Zimbabwe’s government living beyond its means – Mangudya

Zwnews.com

Zimbabwean President Emmerson Mnangwagwa’s administration is on another spending storm as the Reserve Bank of Zimbabwe (RBZ) Governor says the country has 3-4 weeks foreign reserve remaining.

The administration is under fire for hiring United States of America President Donald Trump allies at Brian Ballard Partners to mend its badly tainted image in Washington on a contract worth US$500 000.

Ballard, a top fundraiser for Trump’s campaigns, and the firm’s other lobbyists will counsel Zimbabwe on “communication with U.S. government officials, U.S. business entities, and non-governmental audiences,” according to a disclosure filing.

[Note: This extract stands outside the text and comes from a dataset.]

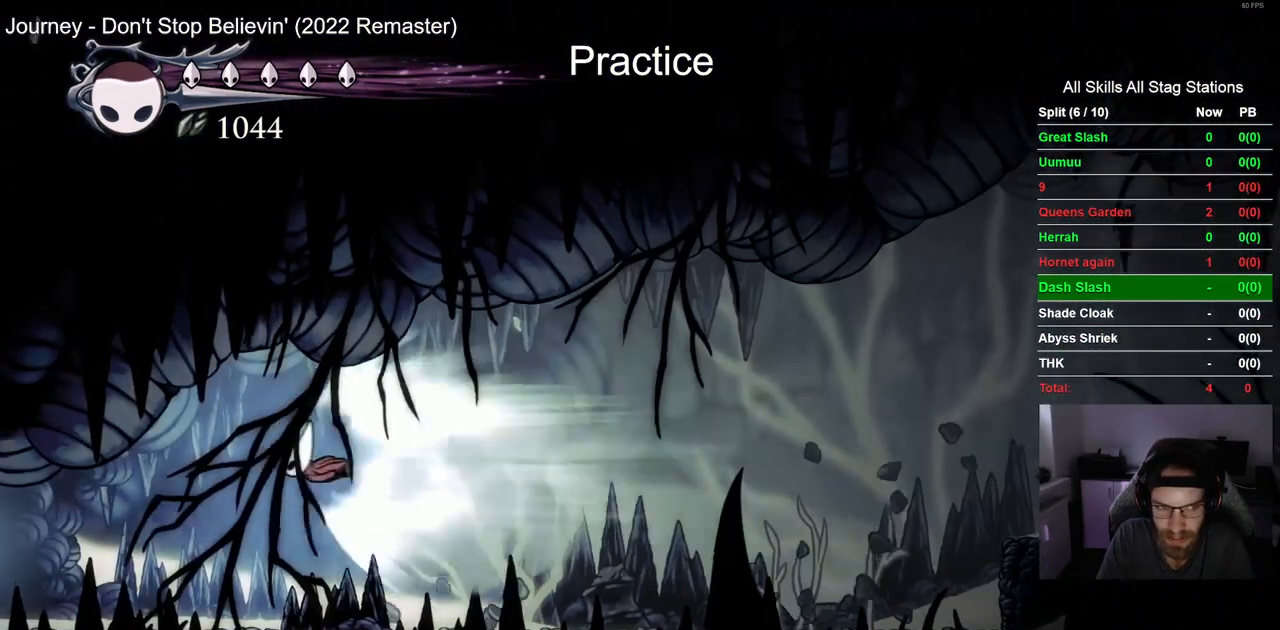
{"buttons": ["DPAD_LEFT"], "left_stick": "center", "right_stick": "center", "events": []}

On Monday, 4 March 2019 the RBZ Governor John Mandudya said the government was living beyond its means by spending more than it has. Grilled by the Parliament Parliament’s Public Accounts Committee, chaired by Tendai Biti, RBZ boss was in agreement with the committee’s oversight role on checking government expenditure and putting it in its spending tracks.

Asked by the committee how much foreign reserves the central bank has? Mangudya said “We have US$500m in foreign reserves to cover three to four weeks.”

The Mnangagwa administration has a tendency of borrowing loans to finance its extravagant use of public funds without oversight that has seen the country’s domestic and foreign debt ballooning to about 9, 3 billion.

Recently President Mnangagwa’s administration came under fire for using expensive chartered flights at a time when the majority of Zimbabweans are wallowing in poverty.

On the RBZ’s foreign loans, Mangudya confessed that the figures amount to US$985m, all contracted by the central bank. The bulk of the funding has been sourced from: AfreximBank US$641m; PTA Bank US$152m; Banco de Mozambique US$25m; AfDB US$15m; PTA Reinsurance Corp US$9m.

Political analyst Pedzisai Ruhanya chided the ZANU PF government for claiming that it has no money to pay civil servants and to address the rot in public infrastructure, but it pays US$500 000 to a public relations group in Washington DC to clean its ‘image’. He orders the regime to behave lawfully and not attract the bad images internationally.